Sequence-based representation of musical contents pose two major challenges. The first challenge is to determine the temporal inter-dependencies between features. The recurrent LSTM architectures show great success at modelling small-scale neighboring relations. The second challenge is to retain the general characteristic as the sequence progress, named as the long-term dependency problem. State-of-art approaches such as LSTMs or GRUs can not cope with the complexity of relations in long sequences and the content quality quickly deteriorate. The newer approaches such as attention-based algorithms offer powerful solutions to solve long-term dependency problems.

The musical contents also pose a hierarchical way of representation. utilizing the hierarchical representation we have distincly categorized different levels of information, melodic and harmonic structures. This can provide a different set of sub-problems which reduces the complexity of the problem at-hand. Thus, to enhance the long-term relation modelling capability, the power of attentional networks are combined with the idea of hierarchically modelling musical contents.

A two-phased approach is developed to tackle the music generation problem. First, melodic structure is generated. Later, generated melody is analyzed along with the accompaniment data to generate final musical piece. Melodic structures can be enhanced with accompaniment using several techniques. We have used "chord accompaniment" to implement the accompaniment generation. Both phases use a two layer deep learning algorithm where LSTM and MTHA algorithms are employed together. This allows the algorithm to first learn the local-relations with LSTM and improve the long-term relations using MTHA. Multiple attention heads are employed to improve the modelling capability in a multi-featured feature space.

The datasets used in the study analyze two popular datasets in MIR, namely "Classical Music MIDI" and "Google MAESTRO". These datasets are pre-processed and melodic and harmonic structures are split into two distinct datasets, "melody sequence dataset" and "accompaniment sequence dataset".

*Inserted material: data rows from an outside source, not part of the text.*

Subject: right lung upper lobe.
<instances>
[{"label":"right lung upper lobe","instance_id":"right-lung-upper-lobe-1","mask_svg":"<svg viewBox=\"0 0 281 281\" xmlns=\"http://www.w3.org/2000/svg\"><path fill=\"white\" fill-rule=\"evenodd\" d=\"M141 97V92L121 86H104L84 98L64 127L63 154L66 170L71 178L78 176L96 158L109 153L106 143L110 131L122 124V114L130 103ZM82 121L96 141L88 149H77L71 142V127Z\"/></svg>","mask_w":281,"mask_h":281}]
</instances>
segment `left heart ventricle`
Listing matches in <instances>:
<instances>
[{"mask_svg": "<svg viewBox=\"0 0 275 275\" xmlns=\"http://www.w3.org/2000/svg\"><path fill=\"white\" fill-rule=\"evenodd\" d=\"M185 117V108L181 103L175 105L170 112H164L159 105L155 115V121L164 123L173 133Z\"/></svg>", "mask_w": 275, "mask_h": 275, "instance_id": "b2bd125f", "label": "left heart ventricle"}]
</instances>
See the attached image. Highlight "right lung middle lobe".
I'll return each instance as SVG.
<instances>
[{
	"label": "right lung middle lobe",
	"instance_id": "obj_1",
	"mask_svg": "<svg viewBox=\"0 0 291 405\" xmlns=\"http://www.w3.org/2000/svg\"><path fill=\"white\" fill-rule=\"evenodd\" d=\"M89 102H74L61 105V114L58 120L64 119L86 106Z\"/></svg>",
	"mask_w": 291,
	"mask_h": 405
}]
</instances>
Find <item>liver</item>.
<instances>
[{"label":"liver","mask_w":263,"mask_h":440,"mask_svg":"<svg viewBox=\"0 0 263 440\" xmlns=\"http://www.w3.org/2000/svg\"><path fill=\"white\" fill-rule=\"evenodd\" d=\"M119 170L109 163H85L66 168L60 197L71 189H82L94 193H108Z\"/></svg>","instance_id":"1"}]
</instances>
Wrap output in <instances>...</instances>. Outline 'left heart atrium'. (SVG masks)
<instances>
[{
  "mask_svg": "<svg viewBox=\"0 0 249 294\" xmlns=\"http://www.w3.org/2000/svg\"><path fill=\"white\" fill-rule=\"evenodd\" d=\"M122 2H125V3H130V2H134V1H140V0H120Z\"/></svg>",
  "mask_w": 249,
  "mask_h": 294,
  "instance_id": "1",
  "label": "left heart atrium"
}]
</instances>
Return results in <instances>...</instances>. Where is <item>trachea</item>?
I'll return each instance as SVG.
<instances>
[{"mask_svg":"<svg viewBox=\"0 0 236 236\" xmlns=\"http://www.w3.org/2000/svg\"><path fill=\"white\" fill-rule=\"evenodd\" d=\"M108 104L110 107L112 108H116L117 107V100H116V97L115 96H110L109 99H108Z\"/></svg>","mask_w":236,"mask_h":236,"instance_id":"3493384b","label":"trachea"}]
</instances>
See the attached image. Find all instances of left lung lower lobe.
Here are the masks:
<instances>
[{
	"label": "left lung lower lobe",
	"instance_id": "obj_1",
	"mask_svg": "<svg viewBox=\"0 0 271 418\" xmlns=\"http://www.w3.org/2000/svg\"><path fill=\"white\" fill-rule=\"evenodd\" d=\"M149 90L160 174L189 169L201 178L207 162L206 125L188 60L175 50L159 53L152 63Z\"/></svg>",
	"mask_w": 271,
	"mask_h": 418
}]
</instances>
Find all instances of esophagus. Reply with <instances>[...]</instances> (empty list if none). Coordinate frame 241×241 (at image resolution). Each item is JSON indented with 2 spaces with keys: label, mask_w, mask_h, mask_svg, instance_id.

The algorithms are evaluated against RMSE and \(R^2\) metrics. The results show clear improvement over baseline methods as well as previous state-of-art solutions. Musical contents pose an artistic style and mathematical assessments supported by human evaluations enhance the applicability of the solutions. A survey has been conducted to identify the performance of the proposed work along with baseline approaches to decide if the proposed method fits well to generating synthetic musical content.

The limitations to the proposed approach include the selection of pieces with key of only "C-Major", removal of rest notes and using a single instrument to cope with the increasing computational complexity and memory requirements. Future studies would solve these problems with with enough computational resources and more advanced architectures. One approach would be to reduce the memory requirement for attention architectures. The attention layers often contain sparsely populated matrices. The underlying architecture can be updated to offer better memory complexity. Increased memory efficiency could lead to better handling of even longer sequences. Also, the attention algorithms produce bilateral relations through the use of context vectors. The relational dimensionality of the algorithm can be enhanced in way that trilateral or even higher dimension relations can be modelled.

We believe that our model is a significant step forward in the field of polyphonic symbolic melody generation. Our model is able to generate melodies that are both musically coherent and expressive, and it outperforms previous methods by a significant margin. However, there are still some major challenges in this field, and we hope that our work will inspire other researchers to continue working on this important problem.